*Assigned task*:
Copy out each line of the material in which the word "round" appears.

*Records supplied*:
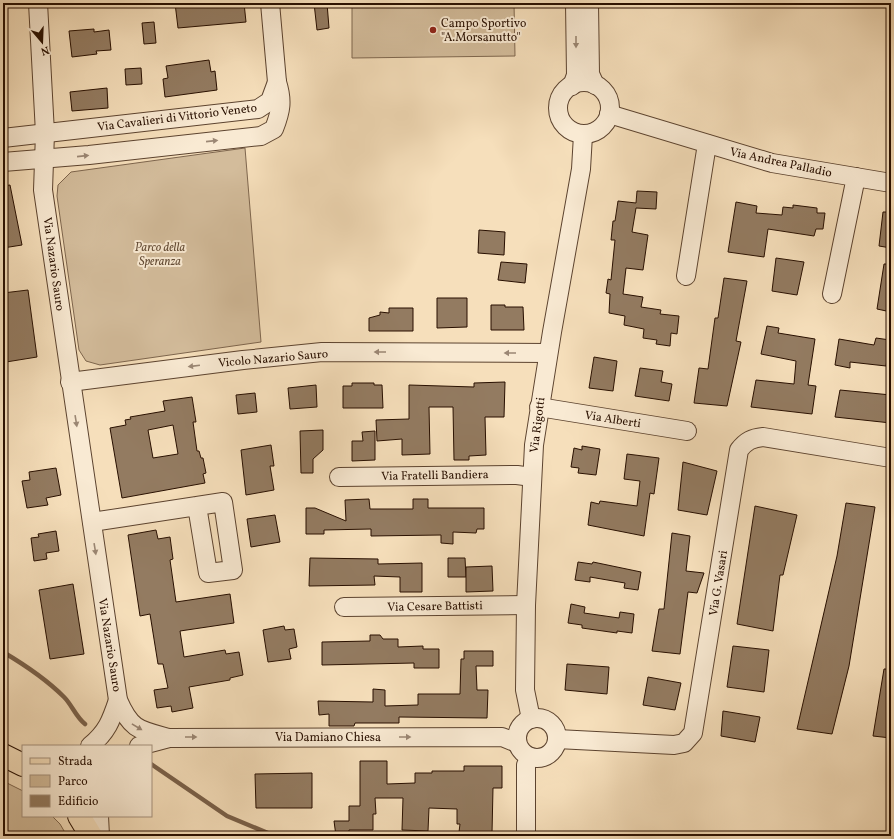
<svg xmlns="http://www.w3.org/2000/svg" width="894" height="839" font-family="Vollkorn,serif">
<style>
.green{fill:#d3bc9b;stroke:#7e664e}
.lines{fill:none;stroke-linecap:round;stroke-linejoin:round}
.stream{stroke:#7a614a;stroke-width:4.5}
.building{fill:#937b61;stroke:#280f00;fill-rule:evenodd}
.minor-casing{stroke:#5c432f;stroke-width:20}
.major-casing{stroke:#280f00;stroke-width:24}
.minor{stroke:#f9ead3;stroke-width:18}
.major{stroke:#f6dfbb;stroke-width:22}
.oneway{fill:#9b8774}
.poi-dot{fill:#8f2418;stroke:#f9ead3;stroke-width:1.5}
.labels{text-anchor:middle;stroke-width:4;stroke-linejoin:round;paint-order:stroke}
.poi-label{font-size:12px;fill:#280f00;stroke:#f9ead3;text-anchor:start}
.street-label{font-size:12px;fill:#280f00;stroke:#f9ead3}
.park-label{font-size:12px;font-style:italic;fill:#644c36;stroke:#f9ead3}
</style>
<rect width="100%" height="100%" fill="#f6dfbb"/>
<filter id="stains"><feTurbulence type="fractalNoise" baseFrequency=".005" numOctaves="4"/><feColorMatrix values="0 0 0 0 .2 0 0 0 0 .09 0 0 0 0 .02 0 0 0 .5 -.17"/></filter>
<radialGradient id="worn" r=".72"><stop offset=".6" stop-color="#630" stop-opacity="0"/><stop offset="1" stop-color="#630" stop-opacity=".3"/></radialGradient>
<g class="green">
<polygon points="352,3 514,3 515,56 352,58"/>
<polygon points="245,148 261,342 100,365 86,361 79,350 57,196 58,185 71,172"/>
<polygon points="3,781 23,791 23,816 52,816 60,824 67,836 3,836"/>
</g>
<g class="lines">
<g class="stream">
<path d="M3 652C25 665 46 679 64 697 72 705 76 717 85 724"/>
<polyline points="151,764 227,816 275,836"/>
</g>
</g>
<g class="building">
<polygon points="175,3 244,3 246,22 178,28"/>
<polygon points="314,3 327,3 329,28 317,30"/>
<polygon points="154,22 156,43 144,44 142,23"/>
<polygon points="94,29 94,32 109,30 111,50 96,51 97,54 72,57 69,31"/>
<polygon points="209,60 211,72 215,71 217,90 165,97 163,79 168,78 166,66"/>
<polygon points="141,68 142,84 126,85 125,69"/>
<polygon points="107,88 108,108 72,111 70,92"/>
<polygon points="10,185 22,245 3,248 3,186"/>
<polygon points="637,191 657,192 656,209 636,208 632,232 648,235 643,270 626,268 623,294 643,297 641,307 661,310 660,314 679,316 677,334 671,333 670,346 656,344 657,340 643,338 644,329 624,325 625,316 609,313 610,294 606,293 608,279 611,280 615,240 611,240 613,221 615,221 618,201 636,203"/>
<polygon points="736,202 757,206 756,213 782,215 783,207 793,208 793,205 817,208 817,213 825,213 823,229 816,229 814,236 768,229 764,257 728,252"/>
<polygon points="883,212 891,212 891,248 879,246"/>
<polygon points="479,230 505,232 504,255 478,253"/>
<polygon points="776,258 804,262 797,295 772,291"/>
<polygon points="501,262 527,264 525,283 498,280"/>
<polygon points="884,264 891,264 891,312 877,309"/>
<polygon points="724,278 747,281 736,341 741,342 727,406 694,403 699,368 708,369 715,318 718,318"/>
<polygon points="28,290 37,357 6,362 3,343 3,293"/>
<polygon points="437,298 467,298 467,327 437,328"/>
<polygon points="491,305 505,305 505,307 523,307 524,330 491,330"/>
<polygon points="389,308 413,308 413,331 369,331 369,318 380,315 380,312 389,313"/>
<polygon points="767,326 779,328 778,333 815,339 808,385 816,386 812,414 751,407 756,380 794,384 796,361 761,354"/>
<polygon points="876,338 890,340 886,366 850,362 850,368 835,365 839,339 874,345"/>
<polygon points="594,357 617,361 613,391 589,388"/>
<polygon points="640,368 663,371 661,382 672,384 669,401 635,396"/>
<polygon points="505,382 504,417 485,417 486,455 469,456 469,460 454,460 453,407 429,407 430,454 402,455 402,439 377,441 376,420 409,419 409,385 474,387 474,383"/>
<polygon points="352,383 374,383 374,385 382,385 383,408 343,408 343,386 352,386"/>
<polygon points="316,385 317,407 290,409 288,388"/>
<polygon points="840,390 891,395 891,423 835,417"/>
<polygon points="255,393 257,412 238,414 236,395"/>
<path d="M192 397 196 422H193L197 451H199L201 458H203L206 473 203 474 205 483 122 498 110 428 126 425 125 420 131 419 130 417 165 411 163 401ZM173 425 178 454 153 458 148 430Z"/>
<polygon points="323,430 323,450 313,459 313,473 301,473 300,431"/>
<polygon points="375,431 375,460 352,461 352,441 363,441 362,432"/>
<polygon points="271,445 274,466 270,466 274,490 246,495 241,450"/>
<polygon points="582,446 600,449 596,475 578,473 579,468 571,467 574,448 582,450"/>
<polygon points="627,454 659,458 654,494 650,493 644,536 588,525 591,502 599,504 600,501 637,506 640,481 624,479"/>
<polygon points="683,462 717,471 707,515 678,510"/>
<polygon points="56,468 61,495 46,498 48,505 27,508 22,481 30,480 29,472"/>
<polygon points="369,499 370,509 413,509 413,499 428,499 428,508 484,508 484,529 477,529 476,533 453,532 453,544 441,543 441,535 371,536 371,529 324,530 324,534 306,534 306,508 315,508 346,521 345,500"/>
<polygon points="846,503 875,507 849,666 832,734 797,729 837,556"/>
<polygon points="755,506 797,515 783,575 780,575 773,631 737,624"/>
<polygon points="275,515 280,542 251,547 247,519"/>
<polygon points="156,530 158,539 170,537 173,559 170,560 176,602 230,594 234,623 180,631 184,657 225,650 226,654 239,652 243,675 230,678 230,680 189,687 193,708 172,712 171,706 157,708 154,690 168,688 163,664 158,664 150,614 140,616 128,535"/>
<polygon points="56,531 59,551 46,553 47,559 34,561 31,538 39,537 38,534"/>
<polygon points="672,533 690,536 686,571 704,573 697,593 688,592 680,654 652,651 659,609 664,609"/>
<polygon points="310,558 378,559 378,564 422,563 422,592 400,592 400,577 374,576 375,585 309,586"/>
<polygon points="448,558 465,558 466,577 448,577"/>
<polygon points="578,562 592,564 593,562 641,572 638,590 624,588 625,583 590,577 590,582 575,580"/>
<polygon points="492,566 493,591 466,592 466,567"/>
<polygon points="73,584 84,654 50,659 39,590"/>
<polygon points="571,604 585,607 584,613 619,618 620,612 634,614 632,633 617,631 617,633 582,628 582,625 568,623"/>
<polygon points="284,626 285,630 294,629 297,647 289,649 291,659 268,662 263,630"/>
<polygon points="370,635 380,635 383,639 398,639 398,647 423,646 423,649 439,649 439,668 414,668 414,663 322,665 322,642 370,641"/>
<polygon points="733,646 769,650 764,692 727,687"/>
<polygon points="464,651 493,651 493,666 476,666 477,690 488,690 487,718 399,717 399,723 355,723 354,726 329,726 329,714 319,715 318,701 373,702 373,689 385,690 385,706 418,705 418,694 460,694 461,659 464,659"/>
<polygon points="567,664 609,667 607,694 565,690"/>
<polygon points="884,669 891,669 891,738 873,736"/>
<polygon points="648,677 681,683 675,710 643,705"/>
<polygon points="723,711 760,717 755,742 721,736"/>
<polygon points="360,761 387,761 387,784 415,783 415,773 432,773 432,771 464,771 464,766 502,766 502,788 493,788 492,833 459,832 460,824 457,824 457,809 429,808 428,831 402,830 403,798 375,798 376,814 373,814 373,830 349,830 349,836 336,836 334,821 349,821 349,806 360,806"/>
<polygon points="312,773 312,808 256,808 255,774"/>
</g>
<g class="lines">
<g class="minor-casing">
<g id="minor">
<path d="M38 3 45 133 43 190 118 700C131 730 139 730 169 738"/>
<polyline points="589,3 590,74 595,85"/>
<circle cx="584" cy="108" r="26"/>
<polyline points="572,86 576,75 575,3"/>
<polyline points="609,114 772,163 891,183"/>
<polyline points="3,138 258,109 270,101 277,82"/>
<path d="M3 162 89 155 261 136 274 129C281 111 283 101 277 82L270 3"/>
<polyline points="686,276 707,144"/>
<polyline points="832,294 856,177"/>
<polyline points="70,382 243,360 322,352 548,353"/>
<polyline points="539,407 687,431"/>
<polyline points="339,477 517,475 532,477"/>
<polyline points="92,522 223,502 233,570 208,573 197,506"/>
<polyline points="344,607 526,605"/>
<circle cx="537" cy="738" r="20"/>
<polyline points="531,719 525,690 526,605 534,445 552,332 581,169 583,135"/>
<path d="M557 739 674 745 684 743 693 733 739 450C746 441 752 438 763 437L891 458"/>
<path d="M90 746C107 732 111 721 118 700"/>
<polyline points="139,746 169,738 502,737 517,743"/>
<polyline points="99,816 100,836"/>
<polyline points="526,836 526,765 530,757"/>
</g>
</g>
<g class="major-casing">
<g id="major">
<polyline points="3,755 23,765"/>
<polyline points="79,816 91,836"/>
</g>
</g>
<use href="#minor" class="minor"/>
<use href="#major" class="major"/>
</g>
<defs><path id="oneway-solid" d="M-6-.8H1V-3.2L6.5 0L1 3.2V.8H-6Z"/></defs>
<g class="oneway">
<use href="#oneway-solid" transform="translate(576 42) rotate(90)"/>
<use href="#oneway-solid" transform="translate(212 141) rotate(-6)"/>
<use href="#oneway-solid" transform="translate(83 156) rotate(-6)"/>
<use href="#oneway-solid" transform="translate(380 352) rotate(-180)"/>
<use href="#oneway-solid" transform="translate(510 353) rotate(180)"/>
<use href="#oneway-solid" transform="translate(194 366) rotate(173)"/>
<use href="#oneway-solid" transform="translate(76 421) rotate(81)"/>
<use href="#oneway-solid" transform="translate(95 549) rotate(81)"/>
<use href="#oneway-solid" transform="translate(137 727) rotate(31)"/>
<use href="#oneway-solid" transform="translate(191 737)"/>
<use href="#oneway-solid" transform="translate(405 737)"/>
</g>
<circle class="poi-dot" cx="433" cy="30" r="4"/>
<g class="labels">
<g class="poi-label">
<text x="441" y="27">Campo Sportivo<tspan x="441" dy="14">"A.Morsanutto"</tspan></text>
</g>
<g class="street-label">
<text transform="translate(177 117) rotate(-7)" y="4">Via Cavalieri di Vittorio Veneto</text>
<text transform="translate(781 162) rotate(12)" y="4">Via Andrea Palladio</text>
<text transform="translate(54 264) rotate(82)" y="4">Via Nazario Sauro</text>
<text transform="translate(273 358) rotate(-5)" y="4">Vicolo Nazario Sauro</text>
<text transform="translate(613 419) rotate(9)" y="4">Via Alberti</text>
<text transform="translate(537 425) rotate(-83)" y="4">Via Rigotti</text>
<text transform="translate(435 475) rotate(-1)" y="4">Via Fratelli Bandiera</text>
<text transform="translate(718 583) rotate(-81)" y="4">Via G. Vasari</text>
<text transform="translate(435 606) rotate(-1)" y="4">Via Cesare Battisti</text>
<text transform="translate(110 645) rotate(81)" y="4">Via Nazario Sauro</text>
<text x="328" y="741">Via Damiano Chiesa</text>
</g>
<g class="park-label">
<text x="160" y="251">Parco della<tspan x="160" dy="14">Speranza</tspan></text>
</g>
</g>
<rect width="894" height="839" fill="none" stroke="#f6dfbb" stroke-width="16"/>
<rect x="4" y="4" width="886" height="831" fill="none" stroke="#280f00" stroke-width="2"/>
<rect x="8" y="8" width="878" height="823" fill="none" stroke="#280f00"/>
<rect x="22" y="745" width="130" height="72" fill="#f9ead3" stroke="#a5927f"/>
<rect x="30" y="758" width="20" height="6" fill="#f6dfbb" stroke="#a5927f"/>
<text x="58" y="765" font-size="12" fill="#280f00">Strada</text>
<rect x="30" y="775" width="20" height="12" fill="#d3bc9b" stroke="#a5927f"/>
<text x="58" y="785" font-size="12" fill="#280f00">Parco</text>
<rect x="30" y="795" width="20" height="12" fill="#937b61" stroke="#a5927f"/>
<text x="58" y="805" font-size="12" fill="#280f00">Edificio</text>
<g transform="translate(42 42) rotate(161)" stroke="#f9ead3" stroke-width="3" paint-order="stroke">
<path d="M0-3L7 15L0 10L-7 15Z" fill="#280f00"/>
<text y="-6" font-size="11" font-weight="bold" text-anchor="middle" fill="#280f00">N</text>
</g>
<rect width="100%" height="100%" filter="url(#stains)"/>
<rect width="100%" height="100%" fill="url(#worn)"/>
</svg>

*Written answer*:
.lines{fill:none;stroke-linecap:round;stroke-linejoin:round}
.labels{text-anchor:middle;stroke-width:4;stroke-linejoin:round;paint-order:stroke}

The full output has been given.